> WORK REQUEST 1:
Answer these about the piece on Jimi Hendrix:
(a) Where does all the power of an acoustic guitar's vibrations have to come from?
(b) What does Jimi quote at around 2:30 in the Woodstock performance?
(c) How did the first generations of electric guitarists view feedback?
> WORK REQUEST 2: Copy the piece on Jimi Hendrix from "Jimi Hendrix, electronic" up to and including "sophisticated control surface.", switching "control surface" to "controller".

Jimi Hendrix, electronic musician

People had been playing electric guitar for decades before Jimi Hendrix. Mostly they used it as a louder, less effortful version of the acoustic guitar. Jimi was one of the first musicians to think of the guitar amp as a musical instrument unto itself, an early analog synth, with the guitar as a very sophisticated control surface.

Jimi Hendrix in 1967

The electric and acoustic guitar are superficially similar, but they produce sound in totally different ways. Acoustic guitars make sound from vibrations of the body, driven by the vibrating bridge, which is in turn driven by the vibrating strings. The player controls the body’s vibrations by plucking and strumming the strings. All the power of the vibrations has to come from the player’s hands.

Electric guitars generate sound by moving a speaker cone in the amplifier, driven by current from the wall. This current is controlled by a much weaker current originating in the guitar’s magnetic pickups. As the metal strings vibrate, they agitate the pickups’ electromagnetic field, sending a fluctuating current down the cable and into the amp circuitry. Good amps respond dramatically to very subtle touches on the electric guitar’s strings that would be inaudible on an acoustic instrument.

Jimi Hendrix was one of the first guitarists to think of his instrument as a way to modulate an electrical signal first and foremost. He didn’t just pluck and strum the strings; he scraped them and swatted them and played with their tension. And he produced his most distinctive sounds by letting the amp itself vibrate his guitar’s pickups to create feedback loops. All of these techniques are at work in his iconic performance of “The Star-Spangled Banner” at Woodstock.

Jimi’s guitar is both feeding back and heavily distorted. He also throws in a little wah-wah pedal. The time is free, or as the classical musicians say, rubato. Jimi interlaces the melody notes with inharmonic screams and yowls, produced by scraping the pick against the string’s winding. He throws in a few unresolved tritones at 1:35 and some terrifying divebombing sounds at 2:00. At around 2:30, he quotes part of “Taps.” This performance has been criticized as anti-American, but Jimi said in interviews that he considered himself to be patriotic.

The first generations of electric guitarists considered feedback to be bad, a technical mishap to be avoided. Jimi discovered ways to use it as a musical expression in its own right. If the amp is loud enough, its sound can physically shake a guitar’s pickups enough to produce a current. That current gets sent to the amp, which then vibrates the pickups harder, which sends even more current to the amp, which produces even more sound. This feedback loop builds rapidly, getting louder and louder.

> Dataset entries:
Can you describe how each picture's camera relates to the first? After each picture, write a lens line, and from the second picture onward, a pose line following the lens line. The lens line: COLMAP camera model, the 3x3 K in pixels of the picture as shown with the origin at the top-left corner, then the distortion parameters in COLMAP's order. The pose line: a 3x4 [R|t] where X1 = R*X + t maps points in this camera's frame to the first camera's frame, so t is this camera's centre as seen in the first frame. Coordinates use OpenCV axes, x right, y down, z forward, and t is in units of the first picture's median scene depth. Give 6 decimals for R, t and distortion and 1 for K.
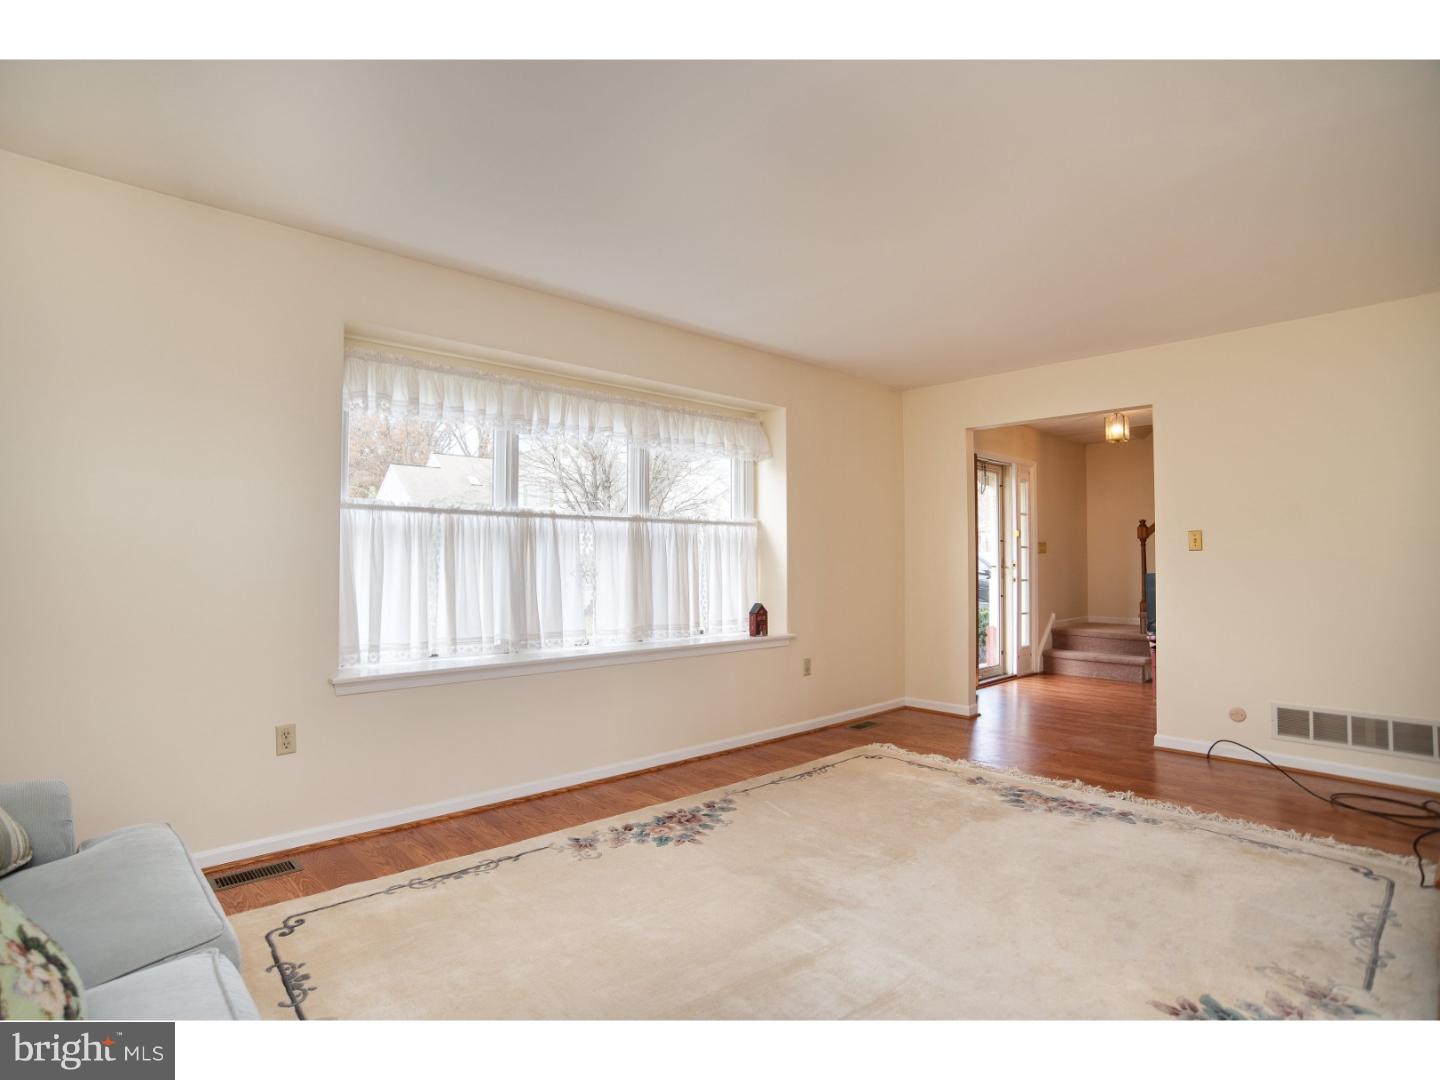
lens RADIAL K [[748.1, 0, 710.4], [0, 748.1, 529.7], [0, 0, 1]] dist [-0.051080, 0.000548]
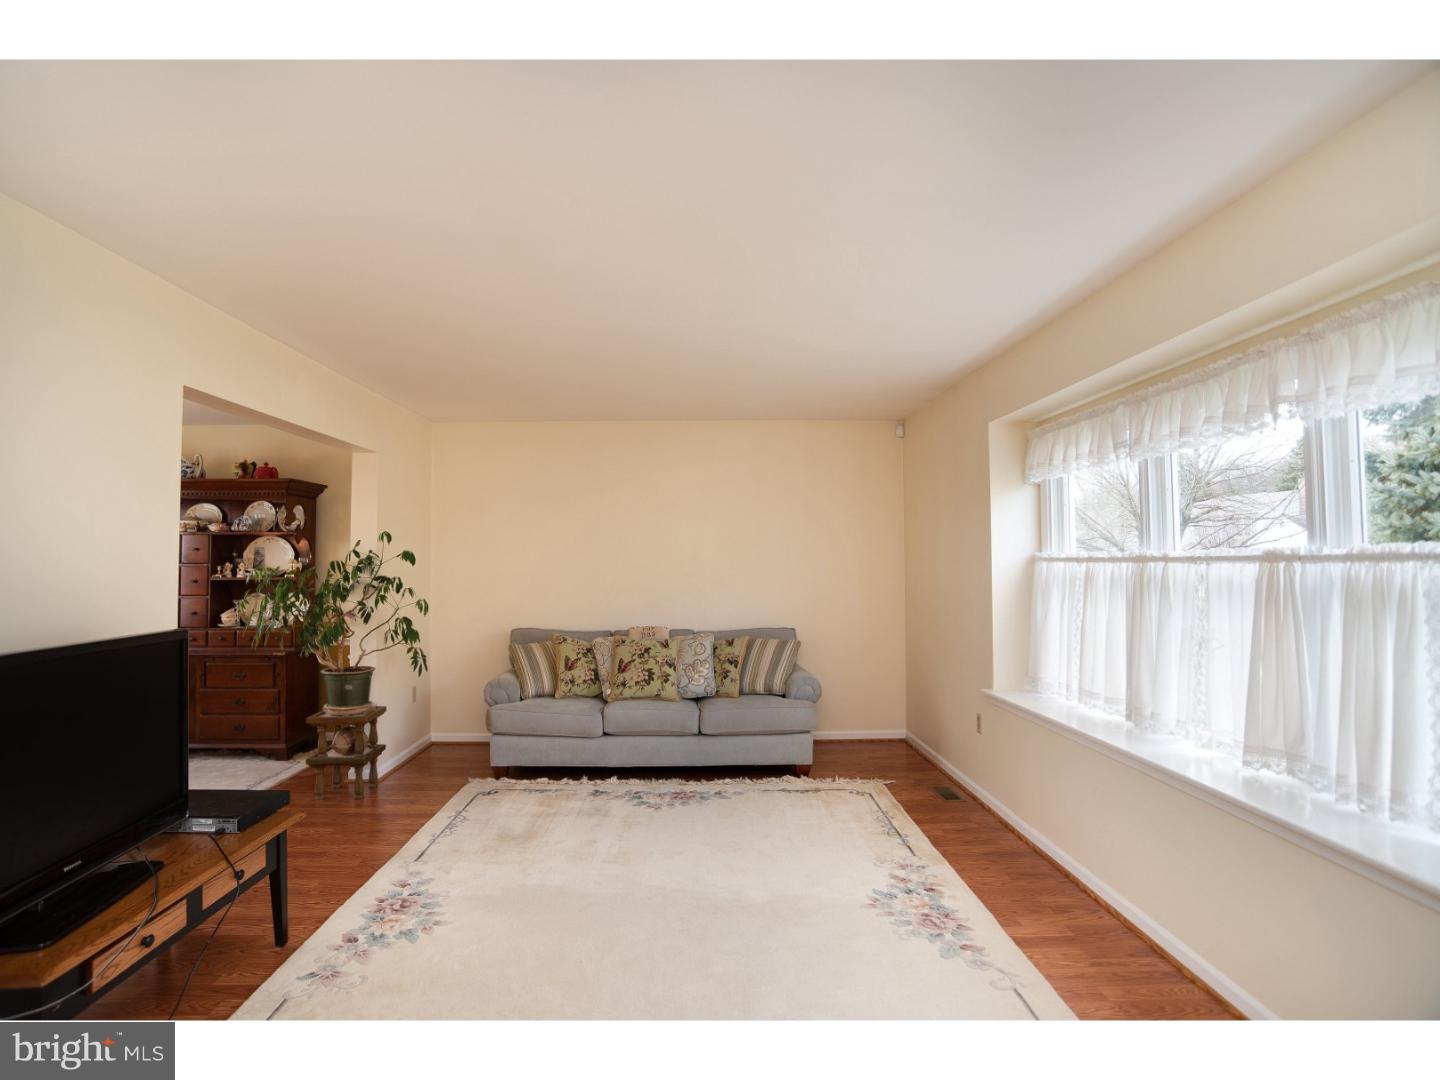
lens RADIAL K [[748.1, 0, 710.4], [0, 748.1, 529.7], [0, 0, 1]] dist [-0.051080, 0.000548]
pose [[-0.669194, -0.032984, -0.742355, 0.647910], [0.024666, 0.997478, -0.066554, -0.010137], [0.742678, -0.062849, -0.666693, 1.153874]]
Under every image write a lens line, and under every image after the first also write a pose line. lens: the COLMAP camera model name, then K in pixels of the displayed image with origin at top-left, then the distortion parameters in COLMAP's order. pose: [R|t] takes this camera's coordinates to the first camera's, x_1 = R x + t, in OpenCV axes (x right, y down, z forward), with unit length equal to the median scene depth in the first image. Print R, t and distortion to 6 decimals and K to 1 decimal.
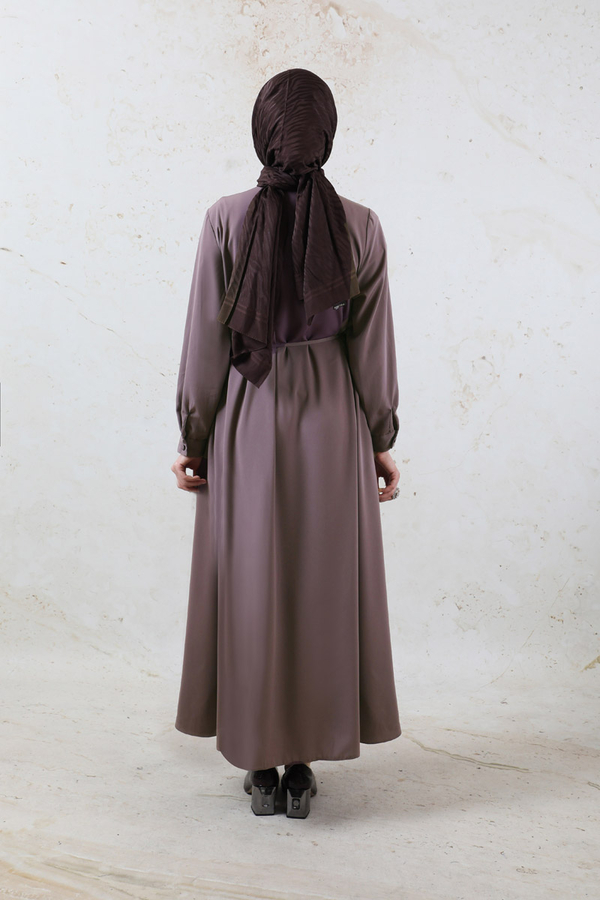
lens RADIAL K [[1063.8, 0, 299.4], [0, 1063.8, 382.9], [0, 0, 1]] dist [0.093543, 0.000000]
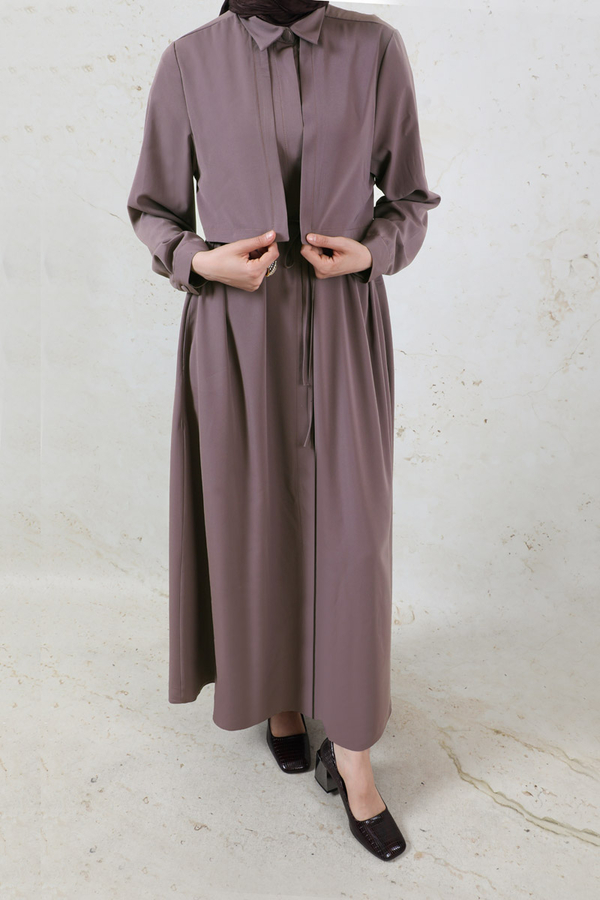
lens RADIAL K [[789.3, 0, 339.9], [0, 789.3, 437.9], [0, 0, 1]] dist [0.055593, 0.025473]
pose [[0.992406, 0.042740, -0.115342, 0.069814], [-0.011148, 0.965086, 0.261695, -0.047244], [0.122500, -0.258421, 0.958234, 0.401528]]
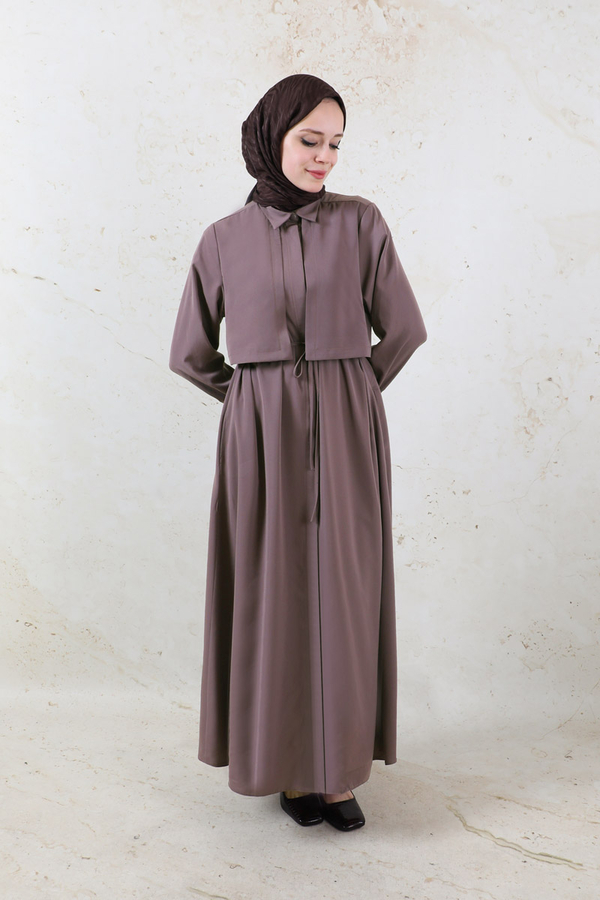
lens RADIAL K [[879.7, 0, 339.6], [0, 879.7, 430.6], [0, 0, 1]] dist [-0.003293, 0.000000]
pose [[0.993083, -0.013919, -0.116590, 0.083972], [0.019368, 0.998766, 0.045734, -0.018091], [0.115809, -0.047676, 0.992127, 0.237309]]
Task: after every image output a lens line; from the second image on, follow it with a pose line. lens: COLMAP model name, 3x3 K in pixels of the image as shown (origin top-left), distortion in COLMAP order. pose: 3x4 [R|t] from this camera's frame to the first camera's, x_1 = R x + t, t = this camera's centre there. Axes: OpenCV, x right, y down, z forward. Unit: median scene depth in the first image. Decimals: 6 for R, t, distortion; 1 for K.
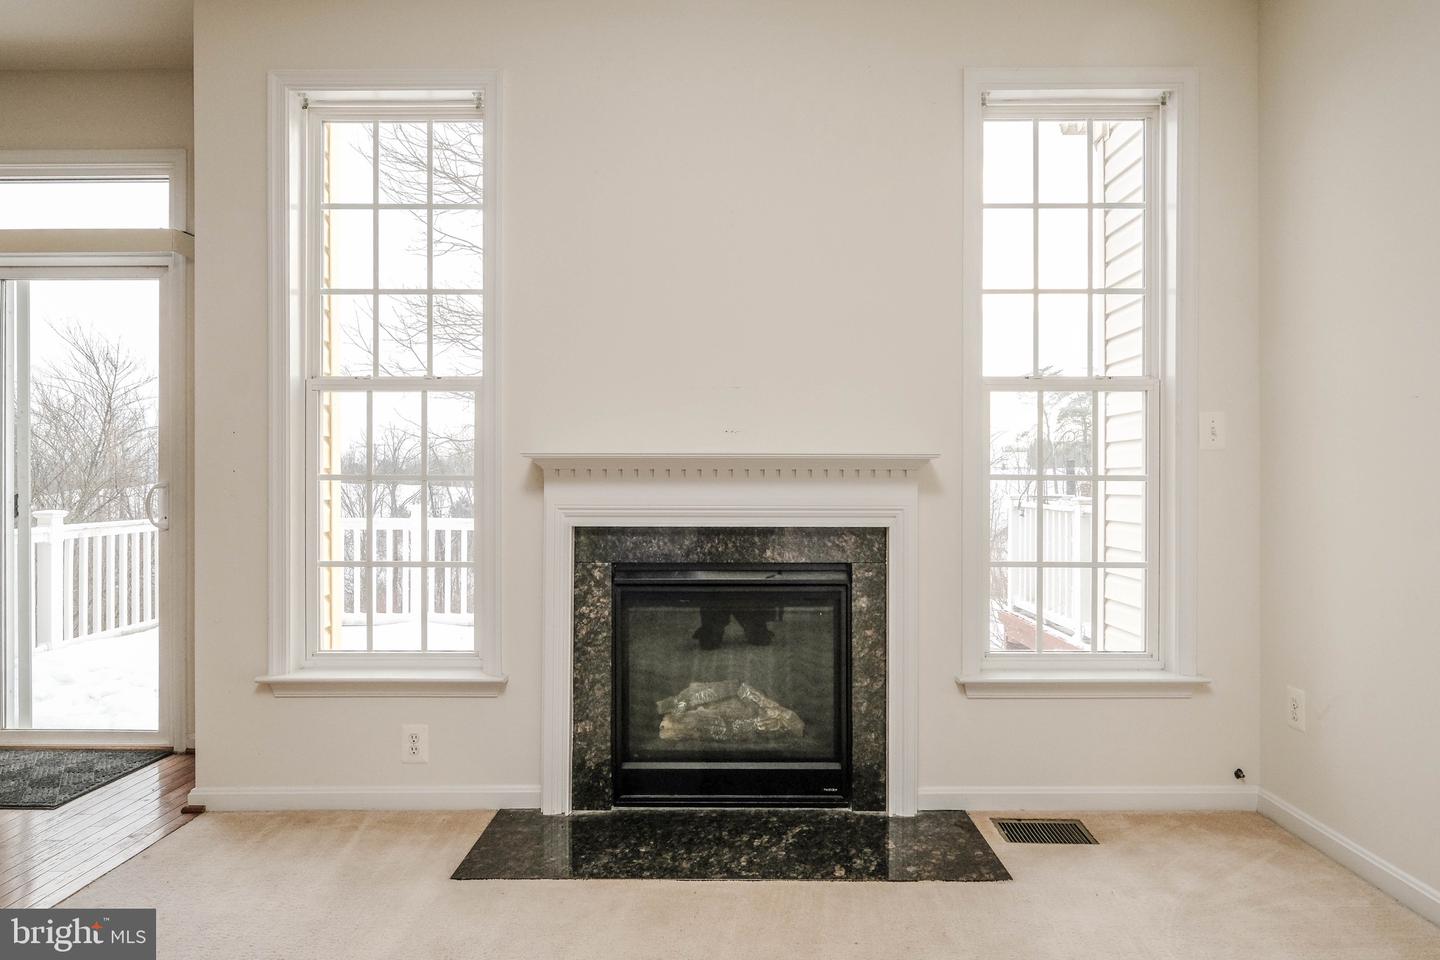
lens RADIAL K [[851.8, 0, 725.6], [0, 851.8, 487.3], [0, 0, 1]] dist [0.006269, -0.005064]
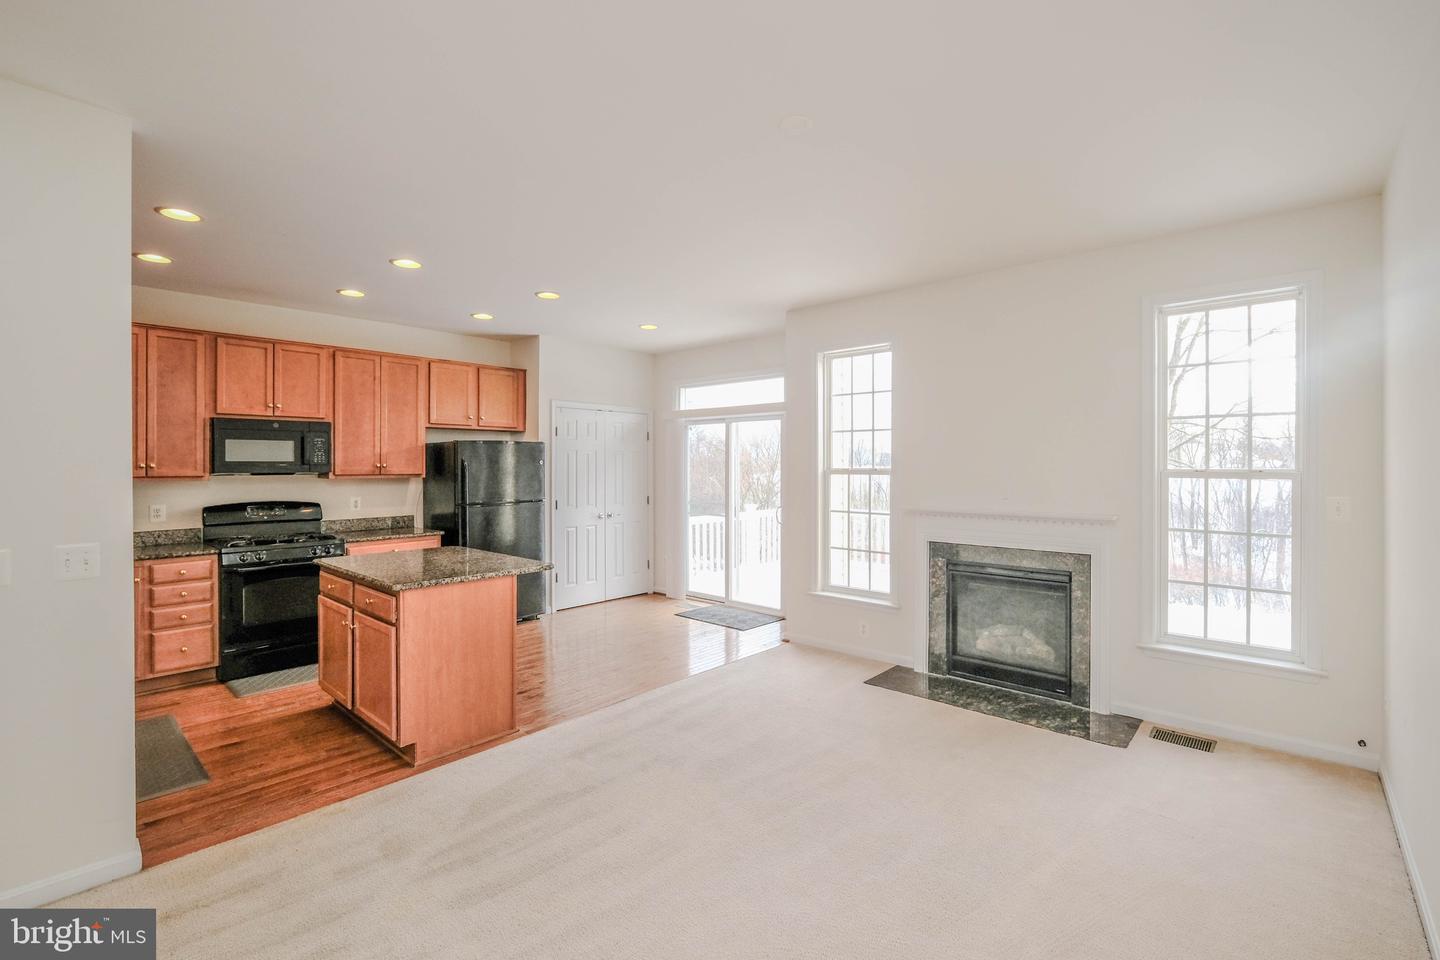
lens RADIAL K [[655.6, 0, 722.0], [0, 655.6, 469.0], [0, 0, 1]] dist [-0.009187, -0.000240]
pose [[0.742604, 0.004303, -0.669717, 0.535748], [0.000327, 0.999977, 0.006788, -0.145149], [0.669731, -0.005260, 0.742586, -0.569063]]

> YOUR SOLUTION 1:
(a) The player's hands.
(b) Part of "Taps."
(c) As bad, a technical mishap to be avoided.

> YOUR SOLUTION 2:
Jimi Hendrix, electronic musician

People had been playing electric guitar for decades before Jimi Hendrix. Mostly they used it as a louder, less effortful version of the acoustic guitar. Jimi was one of the first musicians to think of the guitar amp as a musical instrument unto itself, an early analog synth, with the guitar as a very sophisticated controller.